#### Exercise goal
Please return every line from the entries that has the string "path" in it.

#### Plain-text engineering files
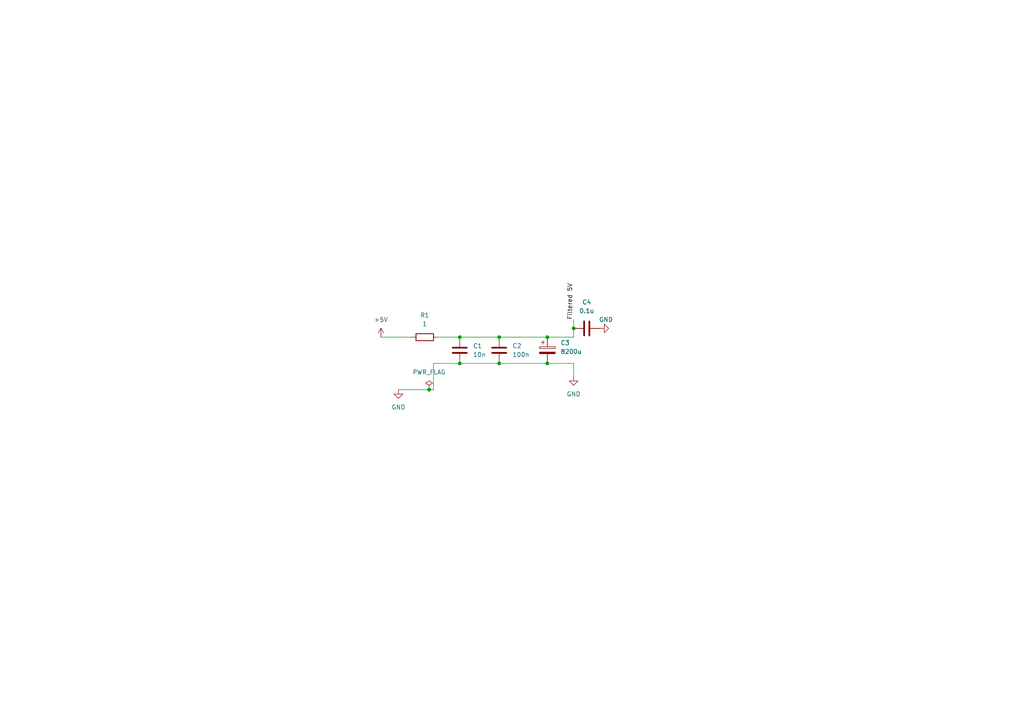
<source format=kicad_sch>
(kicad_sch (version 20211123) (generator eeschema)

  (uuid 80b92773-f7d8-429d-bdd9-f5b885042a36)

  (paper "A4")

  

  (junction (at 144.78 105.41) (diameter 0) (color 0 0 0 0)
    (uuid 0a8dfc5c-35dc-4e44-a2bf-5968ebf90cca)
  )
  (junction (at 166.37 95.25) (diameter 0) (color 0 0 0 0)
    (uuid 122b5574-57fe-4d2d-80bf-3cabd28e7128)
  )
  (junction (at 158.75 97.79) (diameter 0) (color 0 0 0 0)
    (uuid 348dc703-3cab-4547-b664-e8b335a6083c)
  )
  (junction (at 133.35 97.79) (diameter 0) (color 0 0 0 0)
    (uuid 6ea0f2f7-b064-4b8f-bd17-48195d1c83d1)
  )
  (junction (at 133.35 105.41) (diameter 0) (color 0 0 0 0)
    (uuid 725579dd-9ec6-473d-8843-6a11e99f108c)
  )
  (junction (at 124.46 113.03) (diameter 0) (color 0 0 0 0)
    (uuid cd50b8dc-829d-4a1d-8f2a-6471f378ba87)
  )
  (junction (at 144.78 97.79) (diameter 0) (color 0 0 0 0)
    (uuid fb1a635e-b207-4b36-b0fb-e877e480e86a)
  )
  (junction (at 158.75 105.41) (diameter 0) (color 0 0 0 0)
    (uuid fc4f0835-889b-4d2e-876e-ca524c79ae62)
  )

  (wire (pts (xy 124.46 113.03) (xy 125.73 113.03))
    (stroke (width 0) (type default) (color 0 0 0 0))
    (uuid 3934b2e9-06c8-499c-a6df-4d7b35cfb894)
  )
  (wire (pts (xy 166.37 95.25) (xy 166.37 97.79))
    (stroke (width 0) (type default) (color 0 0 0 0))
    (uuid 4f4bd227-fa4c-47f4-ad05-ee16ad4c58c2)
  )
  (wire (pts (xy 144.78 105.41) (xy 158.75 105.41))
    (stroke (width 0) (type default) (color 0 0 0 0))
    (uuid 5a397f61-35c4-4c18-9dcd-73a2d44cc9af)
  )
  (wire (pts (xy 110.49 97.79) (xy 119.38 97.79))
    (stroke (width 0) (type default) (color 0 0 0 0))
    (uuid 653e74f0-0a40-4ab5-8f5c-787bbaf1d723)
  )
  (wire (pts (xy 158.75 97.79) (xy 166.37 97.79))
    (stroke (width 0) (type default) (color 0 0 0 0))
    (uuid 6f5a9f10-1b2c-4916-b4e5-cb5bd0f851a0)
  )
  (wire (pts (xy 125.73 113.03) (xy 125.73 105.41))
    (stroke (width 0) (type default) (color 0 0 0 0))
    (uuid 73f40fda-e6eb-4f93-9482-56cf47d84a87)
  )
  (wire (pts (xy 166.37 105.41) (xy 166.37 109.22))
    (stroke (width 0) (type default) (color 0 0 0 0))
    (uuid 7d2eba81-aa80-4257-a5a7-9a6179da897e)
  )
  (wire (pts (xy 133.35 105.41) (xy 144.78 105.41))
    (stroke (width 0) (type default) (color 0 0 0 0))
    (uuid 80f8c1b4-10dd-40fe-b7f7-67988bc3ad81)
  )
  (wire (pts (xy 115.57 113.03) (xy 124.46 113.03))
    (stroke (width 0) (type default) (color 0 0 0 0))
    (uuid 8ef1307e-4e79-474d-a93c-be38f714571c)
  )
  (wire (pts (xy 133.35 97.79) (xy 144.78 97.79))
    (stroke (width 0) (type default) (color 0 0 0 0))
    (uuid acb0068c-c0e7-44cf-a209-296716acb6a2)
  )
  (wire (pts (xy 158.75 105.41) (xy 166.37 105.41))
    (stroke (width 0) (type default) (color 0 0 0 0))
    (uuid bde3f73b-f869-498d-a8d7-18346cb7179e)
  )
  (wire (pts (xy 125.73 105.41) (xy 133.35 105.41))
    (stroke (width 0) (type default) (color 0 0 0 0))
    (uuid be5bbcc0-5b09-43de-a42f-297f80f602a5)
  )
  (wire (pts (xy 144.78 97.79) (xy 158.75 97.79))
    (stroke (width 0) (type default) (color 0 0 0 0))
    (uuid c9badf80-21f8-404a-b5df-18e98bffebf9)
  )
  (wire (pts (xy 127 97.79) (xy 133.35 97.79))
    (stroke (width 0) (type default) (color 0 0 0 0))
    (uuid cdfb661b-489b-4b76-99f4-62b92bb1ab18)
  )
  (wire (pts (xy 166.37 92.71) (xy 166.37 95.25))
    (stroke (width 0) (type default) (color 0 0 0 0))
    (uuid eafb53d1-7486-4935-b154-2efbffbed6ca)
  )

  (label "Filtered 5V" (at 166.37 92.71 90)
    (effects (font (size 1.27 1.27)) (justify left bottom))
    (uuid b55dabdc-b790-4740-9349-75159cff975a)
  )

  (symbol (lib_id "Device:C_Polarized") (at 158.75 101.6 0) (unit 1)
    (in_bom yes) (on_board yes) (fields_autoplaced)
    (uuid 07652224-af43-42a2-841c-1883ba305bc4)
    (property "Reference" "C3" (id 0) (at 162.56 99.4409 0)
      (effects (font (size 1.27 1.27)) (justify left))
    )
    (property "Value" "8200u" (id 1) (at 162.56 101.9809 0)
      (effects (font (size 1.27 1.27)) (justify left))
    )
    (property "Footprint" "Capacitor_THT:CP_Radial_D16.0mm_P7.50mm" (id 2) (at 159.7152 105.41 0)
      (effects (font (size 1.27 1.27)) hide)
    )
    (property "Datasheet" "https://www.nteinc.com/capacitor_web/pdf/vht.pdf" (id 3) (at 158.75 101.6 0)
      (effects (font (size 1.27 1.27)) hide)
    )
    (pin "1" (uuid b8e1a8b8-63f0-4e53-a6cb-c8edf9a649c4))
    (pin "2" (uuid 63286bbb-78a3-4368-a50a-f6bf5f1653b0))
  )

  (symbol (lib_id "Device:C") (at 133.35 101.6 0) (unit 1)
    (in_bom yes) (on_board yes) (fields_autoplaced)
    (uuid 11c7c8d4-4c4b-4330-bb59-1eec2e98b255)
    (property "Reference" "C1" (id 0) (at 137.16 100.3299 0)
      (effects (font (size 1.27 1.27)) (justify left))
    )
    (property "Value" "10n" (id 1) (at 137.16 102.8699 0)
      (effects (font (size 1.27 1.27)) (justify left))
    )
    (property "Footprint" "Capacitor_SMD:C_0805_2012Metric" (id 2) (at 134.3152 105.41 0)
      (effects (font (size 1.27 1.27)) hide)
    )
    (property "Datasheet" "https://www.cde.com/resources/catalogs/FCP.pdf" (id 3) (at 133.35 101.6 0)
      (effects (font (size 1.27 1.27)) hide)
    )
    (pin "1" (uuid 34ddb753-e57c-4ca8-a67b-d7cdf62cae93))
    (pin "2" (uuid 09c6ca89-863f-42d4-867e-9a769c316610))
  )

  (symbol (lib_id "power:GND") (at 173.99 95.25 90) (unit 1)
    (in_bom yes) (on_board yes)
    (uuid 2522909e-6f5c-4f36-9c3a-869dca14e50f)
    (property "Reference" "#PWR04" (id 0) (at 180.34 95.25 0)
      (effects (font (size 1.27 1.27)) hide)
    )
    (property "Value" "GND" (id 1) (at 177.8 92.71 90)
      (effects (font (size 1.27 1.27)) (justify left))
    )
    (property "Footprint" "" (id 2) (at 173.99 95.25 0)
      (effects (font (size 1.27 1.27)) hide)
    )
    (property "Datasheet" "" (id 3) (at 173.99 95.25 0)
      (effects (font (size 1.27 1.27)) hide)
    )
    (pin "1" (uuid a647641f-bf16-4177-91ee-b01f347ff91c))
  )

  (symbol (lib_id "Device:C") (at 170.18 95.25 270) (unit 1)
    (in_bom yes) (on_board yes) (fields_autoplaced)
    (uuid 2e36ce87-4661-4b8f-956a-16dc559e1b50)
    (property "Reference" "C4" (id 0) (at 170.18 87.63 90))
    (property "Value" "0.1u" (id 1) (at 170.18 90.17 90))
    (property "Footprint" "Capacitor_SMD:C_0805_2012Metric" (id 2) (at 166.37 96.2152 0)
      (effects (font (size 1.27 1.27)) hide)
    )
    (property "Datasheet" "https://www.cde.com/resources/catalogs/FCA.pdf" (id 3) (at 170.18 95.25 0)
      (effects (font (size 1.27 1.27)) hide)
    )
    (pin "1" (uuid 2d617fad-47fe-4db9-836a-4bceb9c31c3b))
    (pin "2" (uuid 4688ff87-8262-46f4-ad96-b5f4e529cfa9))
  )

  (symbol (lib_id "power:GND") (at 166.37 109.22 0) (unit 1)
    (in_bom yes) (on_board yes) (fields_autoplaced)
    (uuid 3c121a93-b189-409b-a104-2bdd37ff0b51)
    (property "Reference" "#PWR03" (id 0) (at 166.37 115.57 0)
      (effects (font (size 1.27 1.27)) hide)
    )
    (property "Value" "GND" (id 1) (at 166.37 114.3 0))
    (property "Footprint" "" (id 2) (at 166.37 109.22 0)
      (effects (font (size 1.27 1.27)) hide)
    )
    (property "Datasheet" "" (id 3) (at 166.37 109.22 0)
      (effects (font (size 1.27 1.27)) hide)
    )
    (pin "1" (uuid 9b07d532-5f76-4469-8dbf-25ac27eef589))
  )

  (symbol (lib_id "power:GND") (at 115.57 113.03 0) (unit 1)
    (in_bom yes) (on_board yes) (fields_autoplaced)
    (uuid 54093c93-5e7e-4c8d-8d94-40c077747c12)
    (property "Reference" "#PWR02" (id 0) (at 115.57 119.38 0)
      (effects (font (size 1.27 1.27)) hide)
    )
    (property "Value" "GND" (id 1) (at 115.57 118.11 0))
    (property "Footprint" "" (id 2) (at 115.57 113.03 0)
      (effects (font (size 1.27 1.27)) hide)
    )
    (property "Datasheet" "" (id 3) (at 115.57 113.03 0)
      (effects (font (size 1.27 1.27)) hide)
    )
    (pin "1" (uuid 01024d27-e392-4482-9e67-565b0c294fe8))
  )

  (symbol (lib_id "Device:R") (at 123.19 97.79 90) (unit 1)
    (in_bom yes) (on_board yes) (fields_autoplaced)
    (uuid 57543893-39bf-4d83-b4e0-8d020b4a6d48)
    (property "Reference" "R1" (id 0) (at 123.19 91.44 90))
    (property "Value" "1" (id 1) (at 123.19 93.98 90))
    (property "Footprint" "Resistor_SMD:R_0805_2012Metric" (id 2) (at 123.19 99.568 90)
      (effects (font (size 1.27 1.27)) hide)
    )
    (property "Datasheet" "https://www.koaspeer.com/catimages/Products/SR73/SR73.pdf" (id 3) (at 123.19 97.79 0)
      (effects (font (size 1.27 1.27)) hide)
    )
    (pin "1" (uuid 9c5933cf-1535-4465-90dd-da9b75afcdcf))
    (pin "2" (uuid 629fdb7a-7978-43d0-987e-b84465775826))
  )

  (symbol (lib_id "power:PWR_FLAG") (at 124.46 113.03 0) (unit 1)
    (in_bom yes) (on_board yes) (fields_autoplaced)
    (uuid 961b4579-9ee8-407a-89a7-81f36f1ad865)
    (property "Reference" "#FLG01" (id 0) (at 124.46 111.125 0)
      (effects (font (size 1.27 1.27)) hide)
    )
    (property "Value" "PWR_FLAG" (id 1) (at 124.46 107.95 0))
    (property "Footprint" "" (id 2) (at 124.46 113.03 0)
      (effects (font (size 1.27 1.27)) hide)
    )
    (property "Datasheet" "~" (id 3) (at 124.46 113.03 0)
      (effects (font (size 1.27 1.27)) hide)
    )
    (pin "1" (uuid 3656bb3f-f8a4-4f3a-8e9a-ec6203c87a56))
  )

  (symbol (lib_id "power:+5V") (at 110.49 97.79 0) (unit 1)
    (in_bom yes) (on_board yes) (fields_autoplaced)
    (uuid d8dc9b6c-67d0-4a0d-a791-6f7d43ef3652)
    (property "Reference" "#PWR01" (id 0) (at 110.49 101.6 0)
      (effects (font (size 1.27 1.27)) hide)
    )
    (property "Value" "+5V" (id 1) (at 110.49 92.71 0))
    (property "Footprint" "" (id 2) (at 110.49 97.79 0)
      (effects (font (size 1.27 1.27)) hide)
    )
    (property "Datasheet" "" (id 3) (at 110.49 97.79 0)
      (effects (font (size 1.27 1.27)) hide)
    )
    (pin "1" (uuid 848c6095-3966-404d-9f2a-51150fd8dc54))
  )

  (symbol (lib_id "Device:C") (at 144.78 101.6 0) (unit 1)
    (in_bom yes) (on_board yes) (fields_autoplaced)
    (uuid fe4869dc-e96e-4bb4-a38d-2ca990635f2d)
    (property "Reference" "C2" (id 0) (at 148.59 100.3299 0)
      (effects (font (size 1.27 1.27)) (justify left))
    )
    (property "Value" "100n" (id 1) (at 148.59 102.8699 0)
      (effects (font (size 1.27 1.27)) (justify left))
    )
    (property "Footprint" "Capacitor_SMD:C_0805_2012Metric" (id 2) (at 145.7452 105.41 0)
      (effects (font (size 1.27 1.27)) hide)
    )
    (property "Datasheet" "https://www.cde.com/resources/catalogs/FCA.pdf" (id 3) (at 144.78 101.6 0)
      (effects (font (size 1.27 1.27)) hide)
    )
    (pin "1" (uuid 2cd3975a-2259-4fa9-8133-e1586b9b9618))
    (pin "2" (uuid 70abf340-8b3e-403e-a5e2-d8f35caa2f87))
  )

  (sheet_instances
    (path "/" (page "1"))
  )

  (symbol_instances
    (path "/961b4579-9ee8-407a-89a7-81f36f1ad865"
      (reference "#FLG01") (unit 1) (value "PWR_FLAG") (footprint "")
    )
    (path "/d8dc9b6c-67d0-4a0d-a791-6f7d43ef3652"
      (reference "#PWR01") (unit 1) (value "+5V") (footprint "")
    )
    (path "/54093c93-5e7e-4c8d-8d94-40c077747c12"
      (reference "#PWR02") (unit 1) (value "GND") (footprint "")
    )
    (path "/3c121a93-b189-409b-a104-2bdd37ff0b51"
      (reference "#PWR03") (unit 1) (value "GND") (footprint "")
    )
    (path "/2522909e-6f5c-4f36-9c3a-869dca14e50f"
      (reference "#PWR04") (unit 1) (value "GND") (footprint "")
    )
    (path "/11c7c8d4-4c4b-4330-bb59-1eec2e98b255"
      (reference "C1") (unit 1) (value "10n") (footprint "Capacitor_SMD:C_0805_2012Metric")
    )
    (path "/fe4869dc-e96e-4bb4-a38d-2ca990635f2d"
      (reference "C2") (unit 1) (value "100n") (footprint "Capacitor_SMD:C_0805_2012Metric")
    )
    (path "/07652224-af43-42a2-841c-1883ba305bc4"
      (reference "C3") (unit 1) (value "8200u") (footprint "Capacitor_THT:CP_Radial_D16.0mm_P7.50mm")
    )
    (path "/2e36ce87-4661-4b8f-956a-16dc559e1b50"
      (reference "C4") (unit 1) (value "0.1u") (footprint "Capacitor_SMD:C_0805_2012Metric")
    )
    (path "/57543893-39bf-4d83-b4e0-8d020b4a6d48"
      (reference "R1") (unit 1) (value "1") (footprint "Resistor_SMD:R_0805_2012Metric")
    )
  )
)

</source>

#### Solution
    (path "/" (page "1"))
    (path "/961b4579-9ee8-407a-89a7-81f36f1ad865"
    (path "/d8dc9b6c-67d0-4a0d-a791-6f7d43ef3652"
    (path "/54093c93-5e7e-4c8d-8d94-40c077747c12"
    (path "/3c121a93-b189-409b-a104-2bdd37ff0b51"
    (path "/2522909e-6f5c-4f36-9c3a-869dca14e50f"
    (path "/11c7c8d4-4c4b-4330-bb59-1eec2e98b255"
    (path "/fe4869dc-e96e-4bb4-a38d-2ca990635f2d"
    (path "/07652224-af43-42a2-841c-1883ba305bc4"
    (path "/2e36ce87-4661-4b8f-956a-16dc559e1b50"
    (path "/57543893-39bf-4d83-b4e0-8d020b4a6d48"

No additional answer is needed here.